§ **WORK TO BE COMPLETED**
Sort through the entries below and pull out lines containing the word "TRIANGLE".
[[ AVAILABLE DATA, beginning ]]
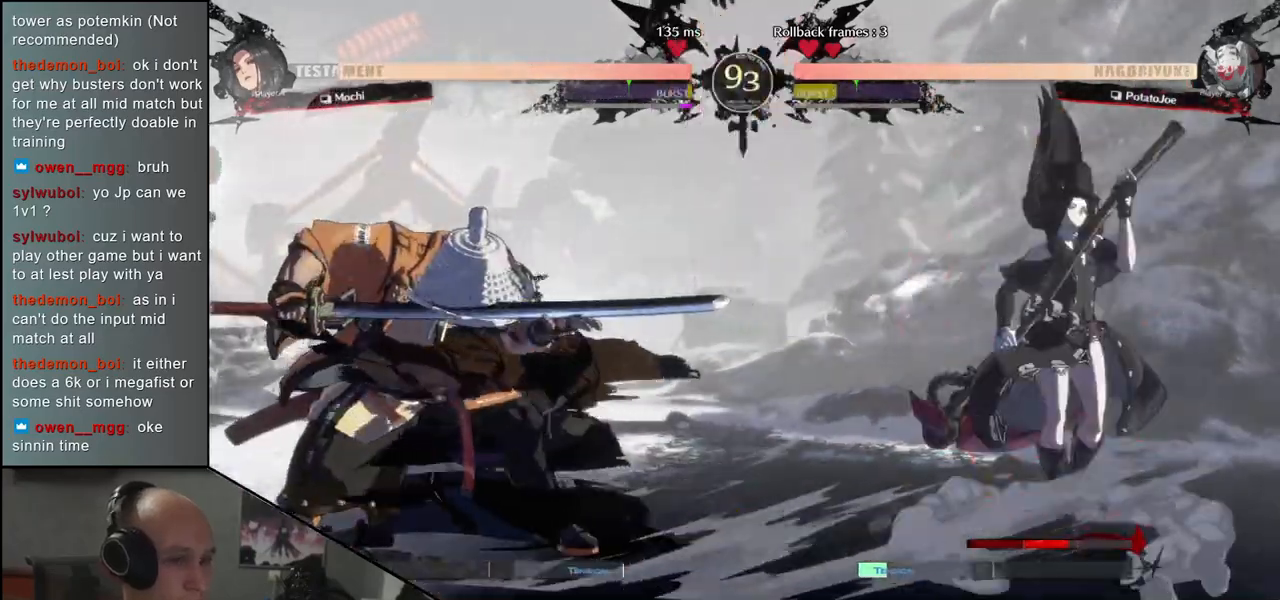
{"dt_ms": 500, "buttons": [], "left_stick": "center", "events": [[83, "TRIANGLE", "up"], [200, "TRIANGLE", "down"], [300, "TRIANGLE", "up"]]}
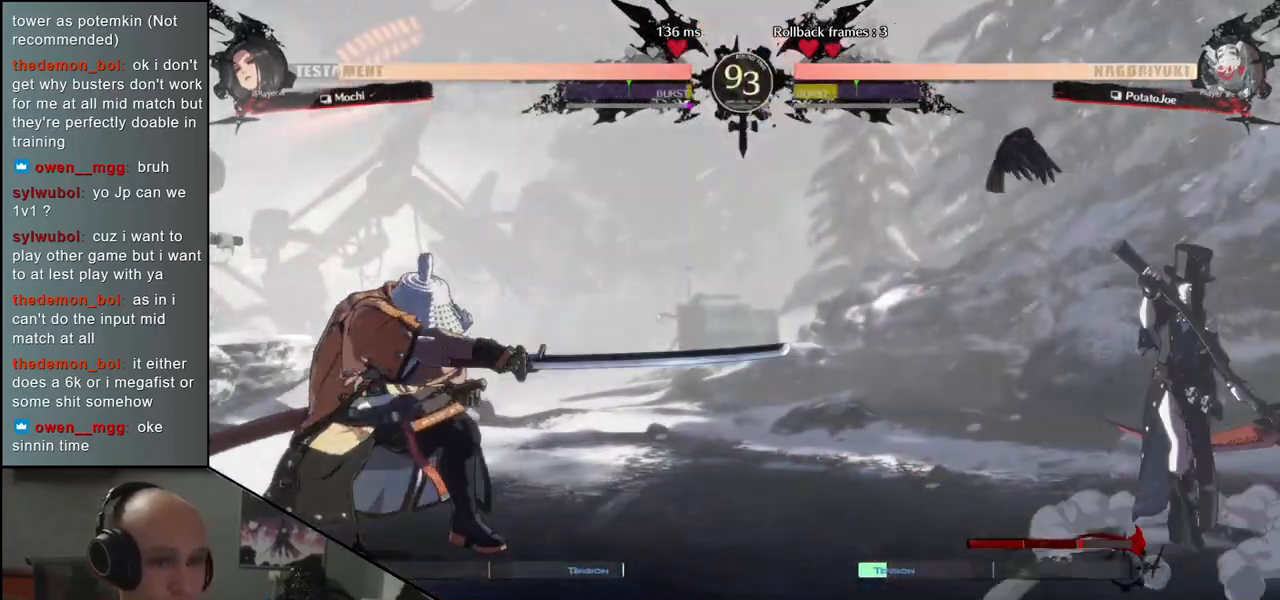
{"dt_ms": 500, "buttons": [], "left_stick": "down-left", "events": [[67, "left_stick", "down-left"], [200, "SQUARE", "down"], [300, "SQUARE", "up"]]}
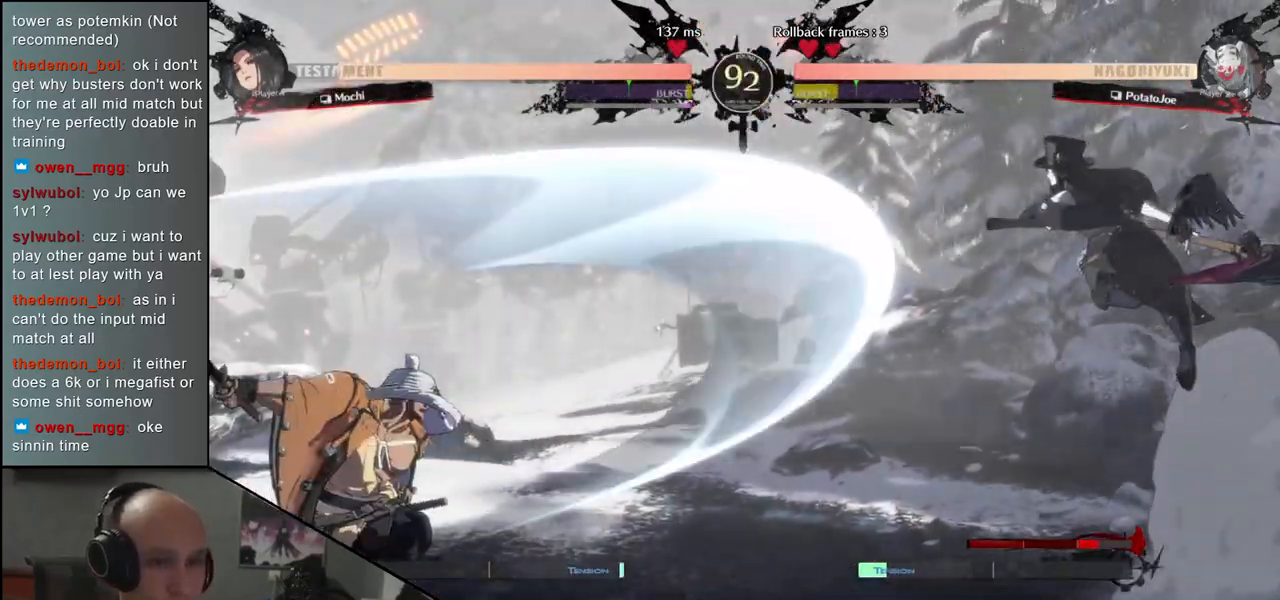
{"dt_ms": 500, "buttons": [], "left_stick": "left", "events": [[50, "left_stick", "left"]]}
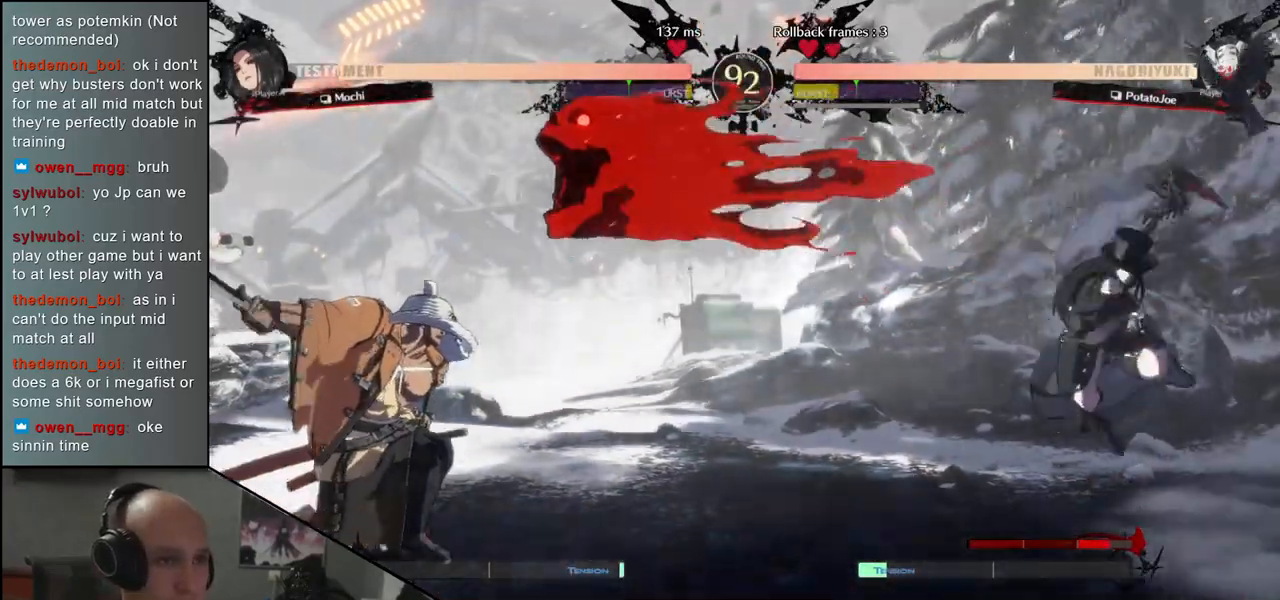
{"dt_ms": 500, "buttons": [], "left_stick": "left", "events": []}
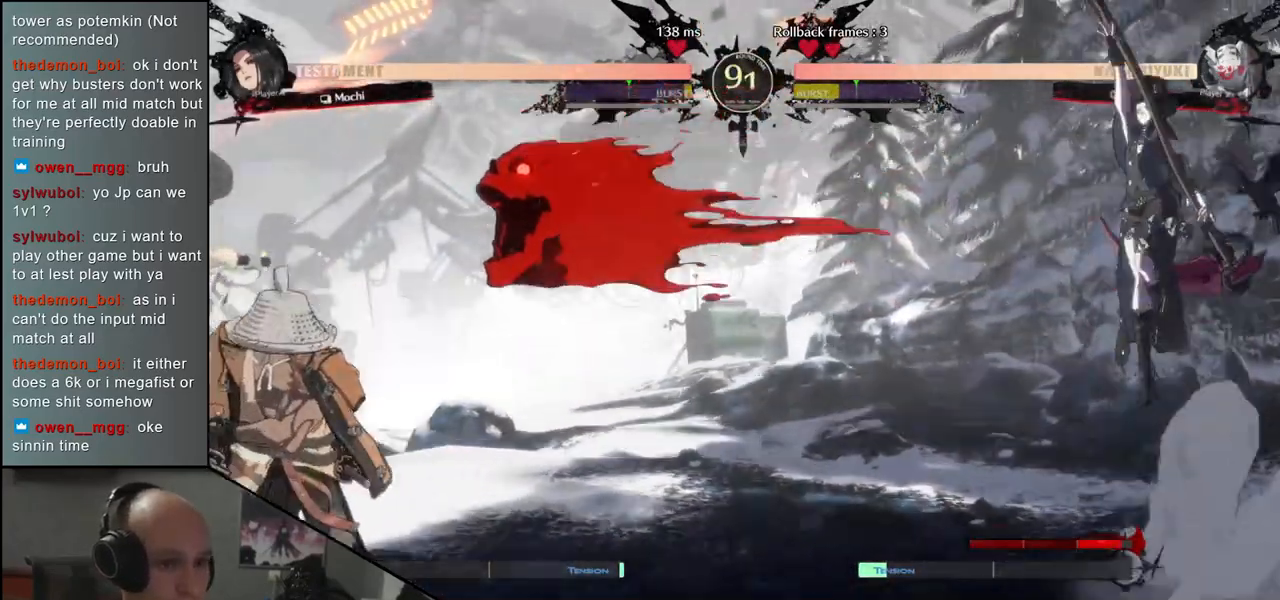
{"dt_ms": 500, "buttons": [], "left_stick": "right", "events": [[200, "left_stick", "right"]]}
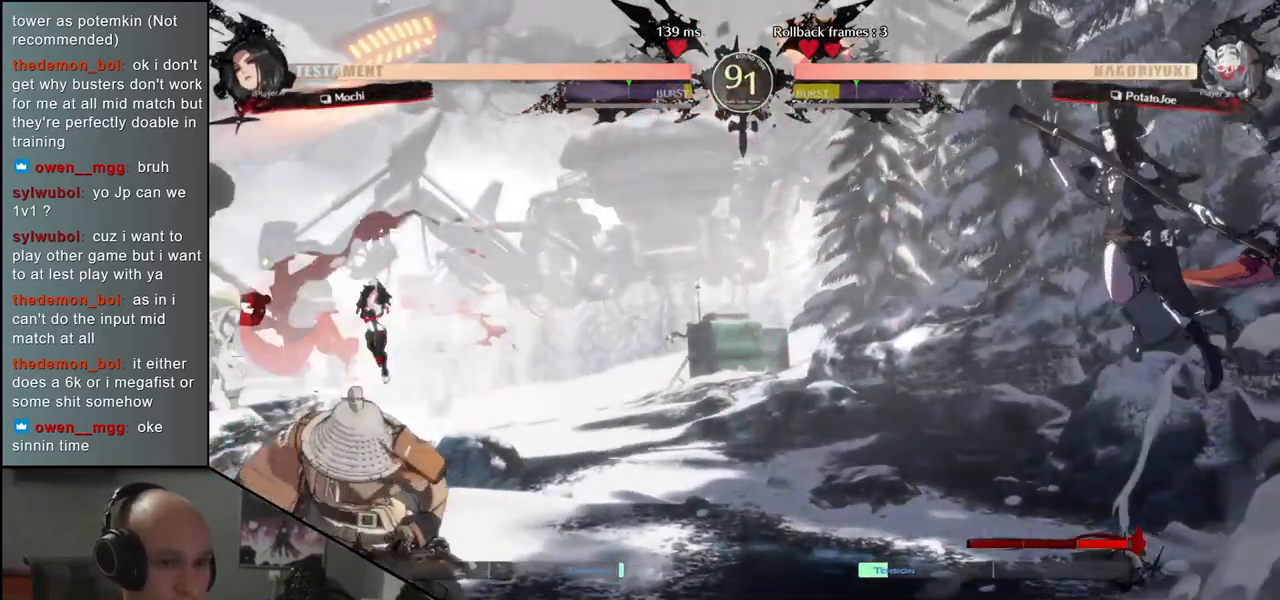
{"dt_ms": 500, "buttons": ["SQUARE"], "left_stick": "down-left"}
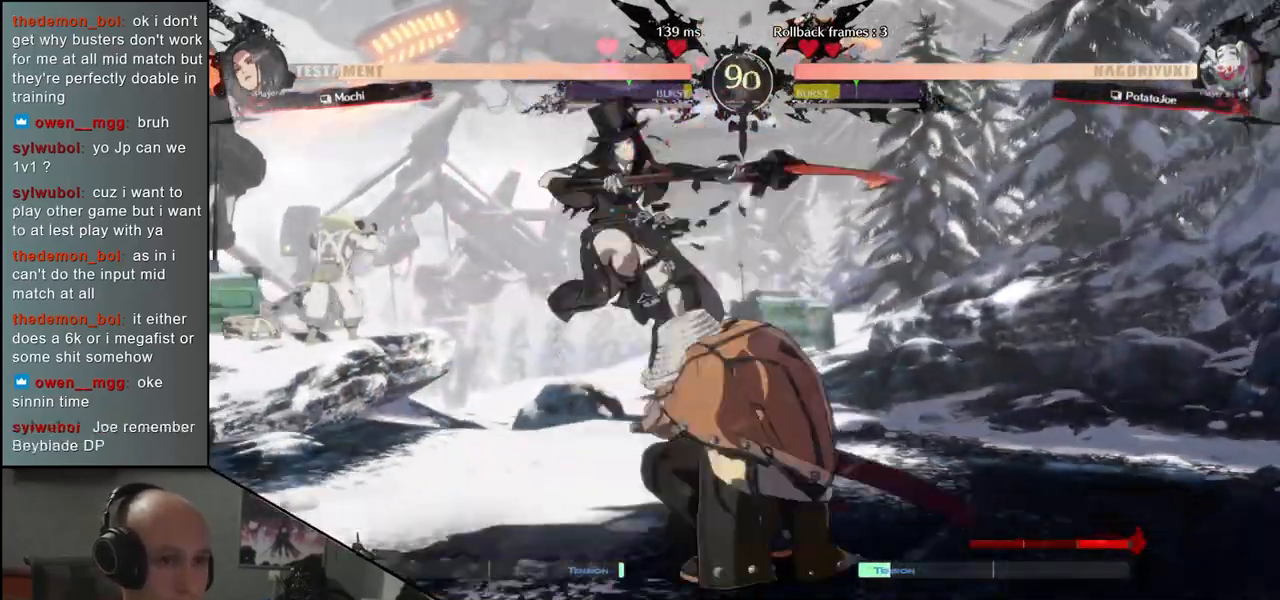
{"dt_ms": 500, "buttons": [], "left_stick": "right", "events": [[117, "SQUARE", "up"], [367, "left_stick", "right"]]}
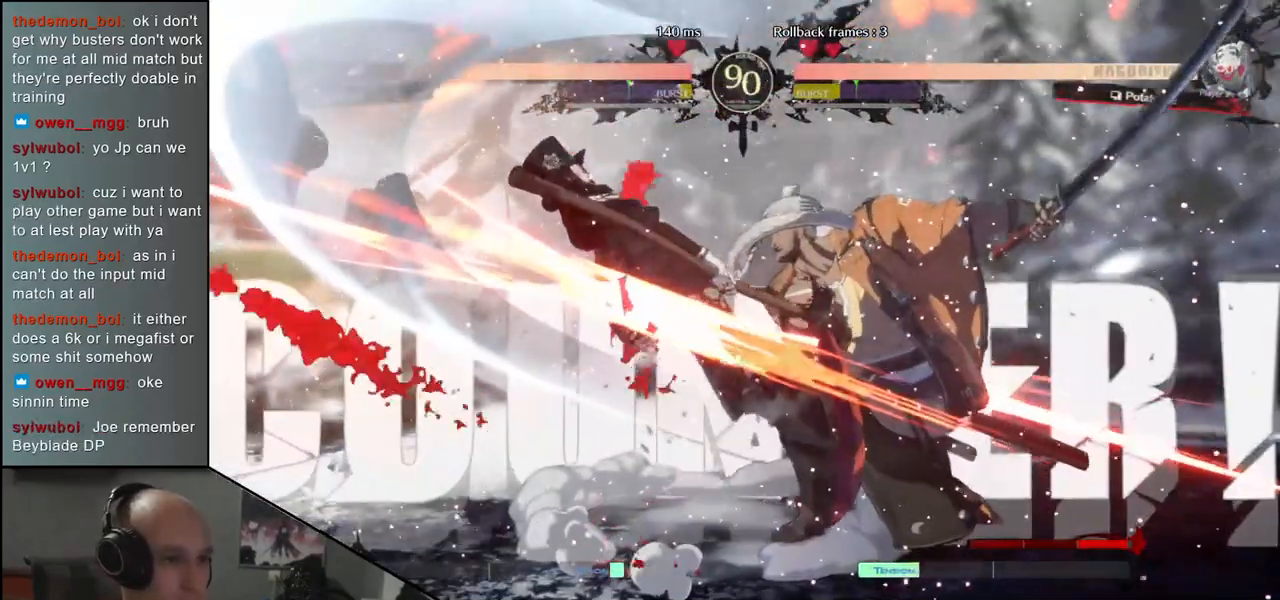
{"dt_ms": 500, "buttons": [], "left_stick": "center", "events": [[217, "left_stick", "center"], [383, "TRIANGLE", "down"], [450, "TRIANGLE", "up"]]}
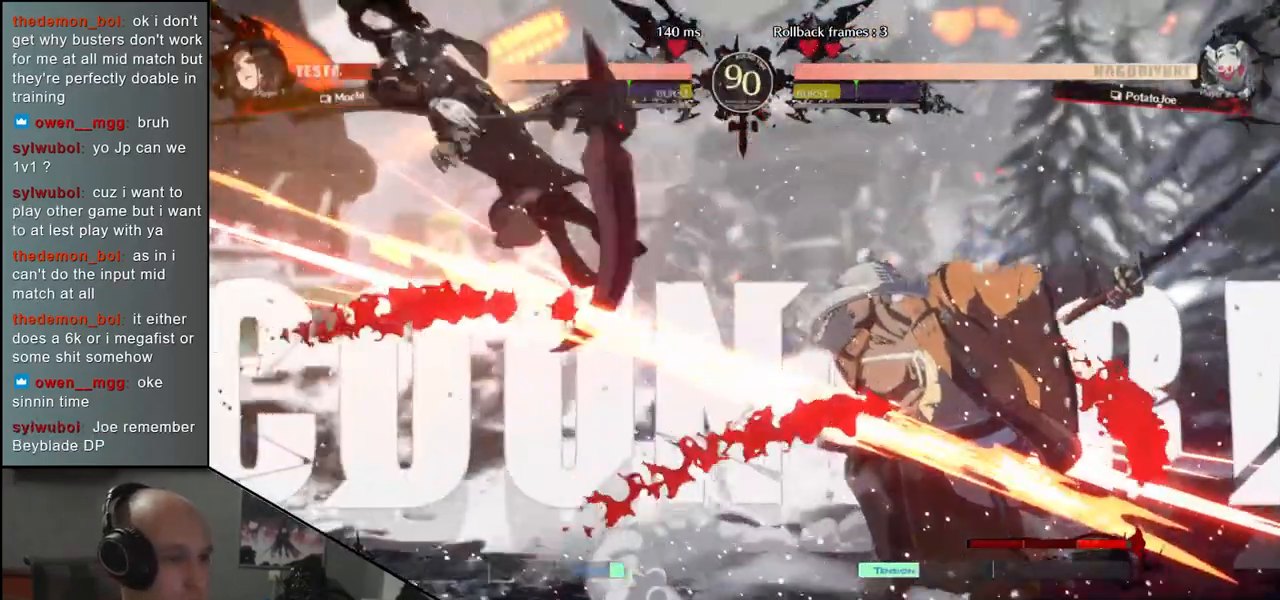
{"dt_ms": 500, "buttons": [], "left_stick": "center", "events": [[67, "TRIANGLE", "down"], [133, "TRIANGLE", "up"], [250, "TRIANGLE", "down"], [350, "TRIANGLE", "up"]]}
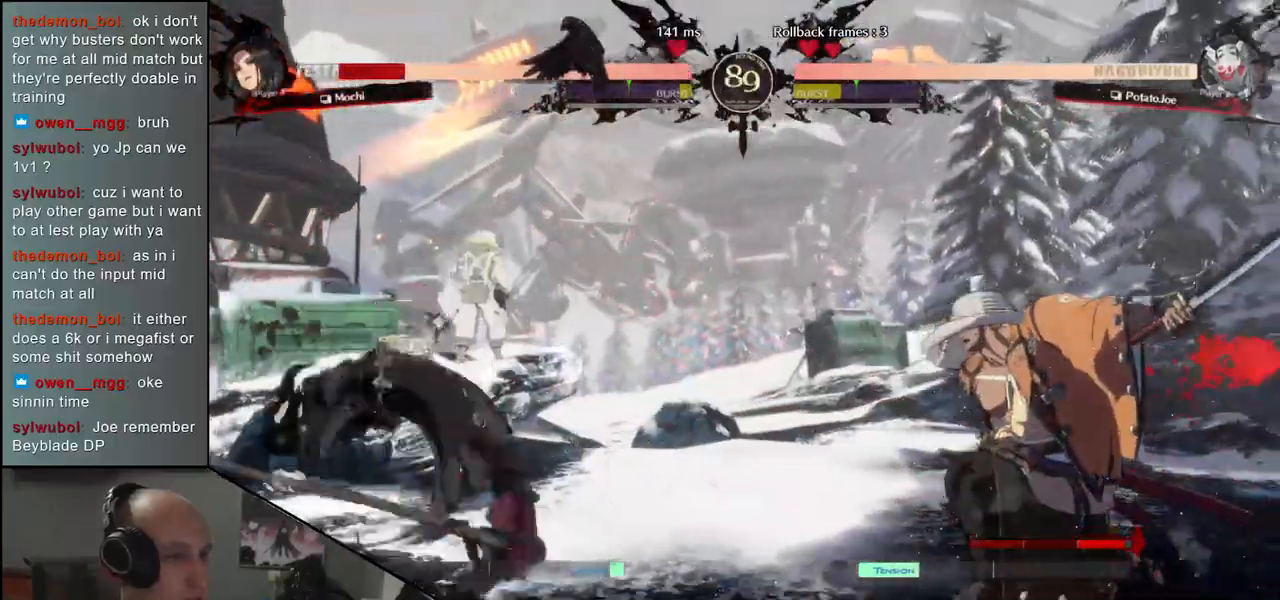
{"dt_ms": 500, "buttons": [], "left_stick": "left", "events": [[100, "left_stick", "right"], [417, "left_stick", "down"], [467, "left_stick", "left"]]}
[[ AVAILABLE DATA, end ]]
§ **RESULT OF THIS EXERCISE**
{"dt_ms": 500, "buttons": [], "left_stick": "center", "events": [[83, "TRIANGLE", "up"], [200, "TRIANGLE", "down"], [300, "TRIANGLE", "up"]]}
{"dt_ms": 500, "buttons": [], "left_stick": "center", "events": [[217, "left_stick", "center"], [383, "TRIANGLE", "down"], [450, "TRIANGLE", "up"]]}
{"dt_ms": 500, "buttons": [], "left_stick": "center", "events": [[67, "TRIANGLE", "down"], [133, "TRIANGLE", "up"], [250, "TRIANGLE", "down"], [350, "TRIANGLE", "up"]]}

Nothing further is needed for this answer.